Lidar (Light Detection and Ranging) provides high-resolution mapping and odometry for localization but faces limitations when used alone. Conversely, GPS positioning is impaired by ionospheric irregularities—such as Total Electron Content (TEC) variations, scintillation, and gravity waves—which distort satellite signals and reduce accuracy. This work explores a multi-modal fusion approach that integrates Lidar and GPS to optimize localization by compensating for ionospheric-induced errors. In the first phase, we focus on enhancing the GPS component of the Lidar-GPS fusion using the Galileo-based NeQuick G model, a mathematical framework for simulating ionospheric variations. Utilizing NASA’s Archive of Space Geodesy Data, we analyze the spatio-temporal distribution of Vertical TEC (VTEC).
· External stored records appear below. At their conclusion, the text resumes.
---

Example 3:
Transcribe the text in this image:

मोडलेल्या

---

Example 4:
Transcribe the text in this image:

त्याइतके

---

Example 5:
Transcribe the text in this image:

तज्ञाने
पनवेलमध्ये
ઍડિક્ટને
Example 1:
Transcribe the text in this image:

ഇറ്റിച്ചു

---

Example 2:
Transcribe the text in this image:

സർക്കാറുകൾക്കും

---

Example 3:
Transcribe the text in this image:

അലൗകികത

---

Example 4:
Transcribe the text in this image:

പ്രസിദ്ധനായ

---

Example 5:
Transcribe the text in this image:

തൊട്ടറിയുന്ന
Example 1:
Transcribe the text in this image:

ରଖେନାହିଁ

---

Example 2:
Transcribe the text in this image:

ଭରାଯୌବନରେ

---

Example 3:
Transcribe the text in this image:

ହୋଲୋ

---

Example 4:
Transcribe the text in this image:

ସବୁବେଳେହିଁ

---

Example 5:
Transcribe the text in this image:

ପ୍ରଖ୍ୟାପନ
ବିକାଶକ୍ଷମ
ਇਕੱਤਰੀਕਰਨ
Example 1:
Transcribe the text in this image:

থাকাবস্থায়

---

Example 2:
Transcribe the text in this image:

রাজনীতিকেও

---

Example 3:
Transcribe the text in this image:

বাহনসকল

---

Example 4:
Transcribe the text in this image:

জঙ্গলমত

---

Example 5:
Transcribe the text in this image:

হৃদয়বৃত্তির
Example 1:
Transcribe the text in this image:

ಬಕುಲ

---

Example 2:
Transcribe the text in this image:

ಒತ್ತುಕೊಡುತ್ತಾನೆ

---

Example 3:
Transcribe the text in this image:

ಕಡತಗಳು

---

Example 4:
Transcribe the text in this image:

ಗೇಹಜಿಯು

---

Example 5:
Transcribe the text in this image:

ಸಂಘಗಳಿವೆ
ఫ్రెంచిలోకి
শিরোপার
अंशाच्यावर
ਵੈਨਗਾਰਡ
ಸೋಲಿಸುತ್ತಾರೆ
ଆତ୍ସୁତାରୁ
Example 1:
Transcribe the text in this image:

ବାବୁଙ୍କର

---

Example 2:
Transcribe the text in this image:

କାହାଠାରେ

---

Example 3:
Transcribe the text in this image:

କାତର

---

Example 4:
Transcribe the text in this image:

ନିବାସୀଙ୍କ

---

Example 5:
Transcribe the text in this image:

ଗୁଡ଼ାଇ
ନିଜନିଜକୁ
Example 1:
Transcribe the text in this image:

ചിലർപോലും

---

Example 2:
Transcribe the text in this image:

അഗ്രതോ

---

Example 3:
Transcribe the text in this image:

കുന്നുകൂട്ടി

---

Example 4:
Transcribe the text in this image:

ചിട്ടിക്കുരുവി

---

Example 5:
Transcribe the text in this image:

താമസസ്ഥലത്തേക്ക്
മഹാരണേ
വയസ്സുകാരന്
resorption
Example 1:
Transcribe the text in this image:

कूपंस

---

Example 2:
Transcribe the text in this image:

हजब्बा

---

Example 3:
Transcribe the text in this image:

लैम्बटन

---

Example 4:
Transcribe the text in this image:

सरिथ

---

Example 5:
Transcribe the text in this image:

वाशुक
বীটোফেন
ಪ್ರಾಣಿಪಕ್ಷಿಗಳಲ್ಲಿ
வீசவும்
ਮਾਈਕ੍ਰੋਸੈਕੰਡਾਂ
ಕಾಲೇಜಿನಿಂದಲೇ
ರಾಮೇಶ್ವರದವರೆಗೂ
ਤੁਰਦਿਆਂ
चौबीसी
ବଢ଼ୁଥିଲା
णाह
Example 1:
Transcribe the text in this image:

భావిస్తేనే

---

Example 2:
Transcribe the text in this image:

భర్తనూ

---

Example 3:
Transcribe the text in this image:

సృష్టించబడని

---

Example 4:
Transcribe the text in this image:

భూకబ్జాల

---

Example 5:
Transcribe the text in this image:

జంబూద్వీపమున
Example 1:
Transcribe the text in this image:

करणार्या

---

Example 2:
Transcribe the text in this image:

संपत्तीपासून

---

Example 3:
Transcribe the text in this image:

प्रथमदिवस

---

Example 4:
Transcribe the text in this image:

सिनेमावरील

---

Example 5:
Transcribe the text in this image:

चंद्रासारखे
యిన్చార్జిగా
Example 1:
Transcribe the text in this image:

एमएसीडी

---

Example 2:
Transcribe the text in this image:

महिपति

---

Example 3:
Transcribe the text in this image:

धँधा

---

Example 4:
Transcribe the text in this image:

By applying Particle Swarm Optimization (PSO), we identify global VTEC maxima at different altitudes, shedding light on worst-case ionospheric disturbances. For example, our analysis predicts that on January 1, 2027, at 12:00 AM UTC, the highest VTEC values occur at coordinates (-9.8, -88) near Peru, a critical region where GPS accuracy may degrade. This phase aids in forecasting GPS performance fluctuations in high-disturbance zones and informs the optimization of Lidar-GPS fusion for precision applications, including autonomous vehicles and V2V communication. The second phase is an aspirational extension aimed at implementing a Vehicle-to-Vehicle (V2V) communication model using Lidar sensors. This planned work will address challenges such as third-vehicle occlusion and background visible light noise. By integrating Lidar landmark matching, SLAM, and 3D point cloud processing, we intend to enhance localization reliability in dynamic multi-vehicle environments. Ultimately, this study bridges atmospheric science and vehicular localization, demonstrating the synergy between Lidar-based SLAM, ionospheric modeling, and the potential for robust Lidar-driven V2V networking to improve autonomous navigation and road safety.